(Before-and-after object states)
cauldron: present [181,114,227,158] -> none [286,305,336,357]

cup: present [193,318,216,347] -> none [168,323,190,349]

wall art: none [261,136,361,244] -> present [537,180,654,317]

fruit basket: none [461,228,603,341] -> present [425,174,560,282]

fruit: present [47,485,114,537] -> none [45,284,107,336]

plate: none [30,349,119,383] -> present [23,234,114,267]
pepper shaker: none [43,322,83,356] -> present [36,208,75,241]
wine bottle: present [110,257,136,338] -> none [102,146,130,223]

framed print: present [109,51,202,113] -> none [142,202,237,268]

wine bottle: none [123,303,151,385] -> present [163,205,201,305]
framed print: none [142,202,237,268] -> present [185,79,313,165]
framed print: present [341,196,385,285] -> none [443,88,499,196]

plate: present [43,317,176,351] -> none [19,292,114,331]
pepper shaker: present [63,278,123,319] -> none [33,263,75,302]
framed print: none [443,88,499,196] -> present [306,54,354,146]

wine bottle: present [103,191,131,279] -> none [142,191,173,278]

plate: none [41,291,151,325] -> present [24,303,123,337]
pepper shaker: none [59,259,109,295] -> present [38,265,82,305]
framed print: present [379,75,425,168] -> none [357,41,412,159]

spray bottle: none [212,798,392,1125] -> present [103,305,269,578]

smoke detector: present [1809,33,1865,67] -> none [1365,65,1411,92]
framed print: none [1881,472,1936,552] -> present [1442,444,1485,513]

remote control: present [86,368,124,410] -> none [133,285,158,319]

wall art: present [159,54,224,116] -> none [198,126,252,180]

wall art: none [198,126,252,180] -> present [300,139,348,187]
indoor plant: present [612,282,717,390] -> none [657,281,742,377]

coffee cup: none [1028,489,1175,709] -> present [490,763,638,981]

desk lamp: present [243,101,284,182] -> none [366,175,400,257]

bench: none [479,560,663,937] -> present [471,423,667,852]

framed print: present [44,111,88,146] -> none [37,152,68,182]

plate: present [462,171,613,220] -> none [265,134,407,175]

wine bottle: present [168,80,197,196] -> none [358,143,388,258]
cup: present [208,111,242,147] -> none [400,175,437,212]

● Exercise: Give the exact lines, and only those, from the line containing "cup: present [193,318,216,347]" through the line containing "desk lamp: present" in the entries above.

● Response:
cup: present [193,318,216,347] -> none [168,323,190,349]

wall art: none [261,136,361,244] -> present [537,180,654,317]

fruit basket: none [461,228,603,341] -> present [425,174,560,282]

fruit: present [47,485,114,537] -> none [45,284,107,336]

plate: none [30,349,119,383] -> present [23,234,114,267]
pepper shaker: none [43,322,83,356] -> present [36,208,75,241]
wine bottle: present [110,257,136,338] -> none [102,146,130,223]

framed print: present [109,51,202,113] -> none [142,202,237,268]

wine bottle: none [123,303,151,385] -> present [163,205,201,305]
framed print: none [142,202,237,268] -> present [185,79,313,165]
framed print: present [341,196,385,285] -> none [443,88,499,196]

plate: present [43,317,176,351] -> none [19,292,114,331]
pepper shaker: present [63,278,123,319] -> none [33,263,75,302]
framed print: none [443,88,499,196] -> present [306,54,354,146]

wine bottle: present [103,191,131,279] -> none [142,191,173,278]

plate: none [41,291,151,325] -> present [24,303,123,337]
pepper shaker: none [59,259,109,295] -> present [38,265,82,305]
framed print: present [379,75,425,168] -> none [357,41,412,159]

spray bottle: none [212,798,392,1125] -> present [103,305,269,578]

smoke detector: present [1809,33,1865,67] -> none [1365,65,1411,92]
framed print: none [1881,472,1936,552] -> present [1442,444,1485,513]

remote control: present [86,368,124,410] -> none [133,285,158,319]

wall art: present [159,54,224,116] -> none [198,126,252,180]

wall art: none [198,126,252,180] -> present [300,139,348,187]
indoor plant: present [612,282,717,390] -> none [657,281,742,377]

coffee cup: none [1028,489,1175,709] -> present [490,763,638,981]

desk lamp: present [243,101,284,182] -> none [366,175,400,257]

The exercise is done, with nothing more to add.